Minimal residual disease can now be considered an end point in trials leading to accelerated approvals by the FDA for multiple myeloma.
The FDA’s Oncologic Drugs Advisory Committee has voted 12 to 0 in favor of minimal residual disease (MRD) as an end point to support accelerated approval for patients with multiple myeloma.1
“I voted yes. There’s a clear clinical unmet need for an end point here. This is a wonderful problem to have, the overall response rate is too high, the progression-free survival is too long, what a great issue to be discussing today. The landscape is changing and we have to adapt to that landscape to incorporate novel technologies, and that is what the FDA is doing and the applicants have done with their analyses, and they should be commended for that,” Christopher Leiu, MD, associate director for Clinical Research, co-director of Gastrointestinal Medical Oncology, said during the meeting.
The University of Miami, i2TEAMM, and the FDA all have specific positions they took for this application.2 Each presented a series of data and explained why or why not MRD as an end point would make sense for regulatory decisions moving forward.
The study titled Evaluating Minimal Residual Disease as Intermediate Clinical End Point for Multiple Myeloma was used as an evaluation for this application. The study looked at multiple phase 2 and 3 trials for patients with newly diagnosed transplant-eligible or -ineligible multiple myeloma.
The meta-analysis focused on FDA guidance and industry feedback. The meta-analysis did look at newly diagnosed multiple myeloma and relapsed/refractory multiple myeloma, but only focused on the newly diagnosed setting because of the meaningful interpretation.
Studies that met the criteria to be included in the meta-analysis comprised those with a validated MRD assay, MRD negativity was a specified end point, and the median follow-up was at least 6 months from the end of time chosen to 12 months after randomization and assessment of MRD. Secondary end points included if MRD negativity should be evaluated after a defined time point as measured by progression-free survival regardless of transplant eligibility, if attaining MRD at least once could show a clinical benefit, measured by PFS, if sustained MRD could predict a clinical benefit measured by PFS, and if MRD negativity could predict a clinical benefit measured by overall survival.
Eight studies were included for the newly diagnosed population, with 1 study having 2 randomized comparisons. During the analysis, 5130 patients were randomly assigned, and patients enrolled on each study ranged from 220 to 1085. Of the 9 trials that had 2-arm comparisons, 8 comparisons had 4907 patients that fulfilled the criteria for the 12-month MRD negative endpoint.
The studies included in this analysis were:
In order to find randomized studies conducted on multiple myeloma, the applicant search the Medline database for trials. Terms for the search included multiple myeloma AND neoplasm, residual AND MRD AND myeloma AND minimal residual disease. Overall, 143 references were found then narrowed down and eliminated by non-randomized studies, those with fewer than 100 patients enrolled, single-center studies, those published before 2006, and MRD testing with 10-4 or higher.
Through this method, 29 trials were identified that showed potential data for MRD end point development. Additional data were requested from the investigators of these trials to better look at the results. Of note, to understand the results of a surrogate end point and that of the true long-term one, 2-arm comparisons were created between the experimental and control within a clinical trial. Each experimental arm was compared with a common control arm to show the effect and better use the available data. It also reduced bias throughout the analysis.

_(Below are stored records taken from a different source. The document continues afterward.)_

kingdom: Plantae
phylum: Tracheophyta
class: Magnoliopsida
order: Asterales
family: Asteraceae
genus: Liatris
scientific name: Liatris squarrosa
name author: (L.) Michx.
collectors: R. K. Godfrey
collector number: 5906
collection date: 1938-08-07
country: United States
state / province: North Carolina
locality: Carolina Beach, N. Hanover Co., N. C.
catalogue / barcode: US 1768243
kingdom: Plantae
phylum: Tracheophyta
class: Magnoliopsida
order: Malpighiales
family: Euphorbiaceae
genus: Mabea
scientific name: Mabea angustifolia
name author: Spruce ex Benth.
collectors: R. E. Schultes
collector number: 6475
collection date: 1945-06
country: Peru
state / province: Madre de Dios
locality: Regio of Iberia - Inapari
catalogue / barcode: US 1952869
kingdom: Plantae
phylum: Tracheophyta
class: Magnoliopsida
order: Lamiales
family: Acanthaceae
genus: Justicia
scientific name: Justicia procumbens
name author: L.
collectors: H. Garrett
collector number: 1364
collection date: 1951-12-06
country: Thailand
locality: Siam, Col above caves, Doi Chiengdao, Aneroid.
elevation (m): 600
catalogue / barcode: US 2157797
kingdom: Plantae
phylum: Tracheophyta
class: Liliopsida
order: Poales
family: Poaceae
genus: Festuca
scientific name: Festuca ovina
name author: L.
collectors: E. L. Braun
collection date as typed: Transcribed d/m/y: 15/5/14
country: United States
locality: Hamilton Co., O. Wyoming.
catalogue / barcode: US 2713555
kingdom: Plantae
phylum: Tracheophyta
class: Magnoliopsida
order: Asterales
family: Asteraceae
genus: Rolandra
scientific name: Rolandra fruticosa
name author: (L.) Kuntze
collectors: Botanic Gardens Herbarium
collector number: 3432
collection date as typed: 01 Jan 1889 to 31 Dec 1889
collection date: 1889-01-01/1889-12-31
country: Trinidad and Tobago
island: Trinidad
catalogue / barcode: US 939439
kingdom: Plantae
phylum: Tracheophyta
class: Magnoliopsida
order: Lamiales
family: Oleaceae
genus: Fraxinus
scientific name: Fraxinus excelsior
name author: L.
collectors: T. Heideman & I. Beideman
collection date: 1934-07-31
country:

Through this process, 34 2-arm comparisons were created. Characteristics were well-balanced across all trials. The median PFS was 48.9 months.
There were some limitations to this data collection. They include the original reasoning for MRD use in these trials varied, for those with newly diagnosed transplant eligible and ineligible the MRD testing methods were different, and in the relapsed/refractory population while all used next-generation sequencing, only 4 trials had available data for this analysis.
The FDA’s main goal is to make sure the use of an MRD end point can be aligned with use in a regulatory setting. It is noted that there is agreement with both analyses presented because of similar methodology use.
However, in trials with missing MRD data the i2TEAMM removed patients and the University of Miami retained them in the analysis and assigned them as MRD positive. This difference had i2TEAMM analyzing few patients on each trial then the University of Miami.
The FDA did conduct additional meta-analysis on the data from both applicants. They removed duplicate trials and those with missing MRD status were considered non-responders. Baseline characteristics remained similar across all analyses.
There were several limitations outlined by the FDA. No trials included the evaluation of CAR T-cell therapy, assessment of MRD rates at 9 and 12 months did not occur, assays and assay sensitivities varies, the trial designs varies, as well as patient populations.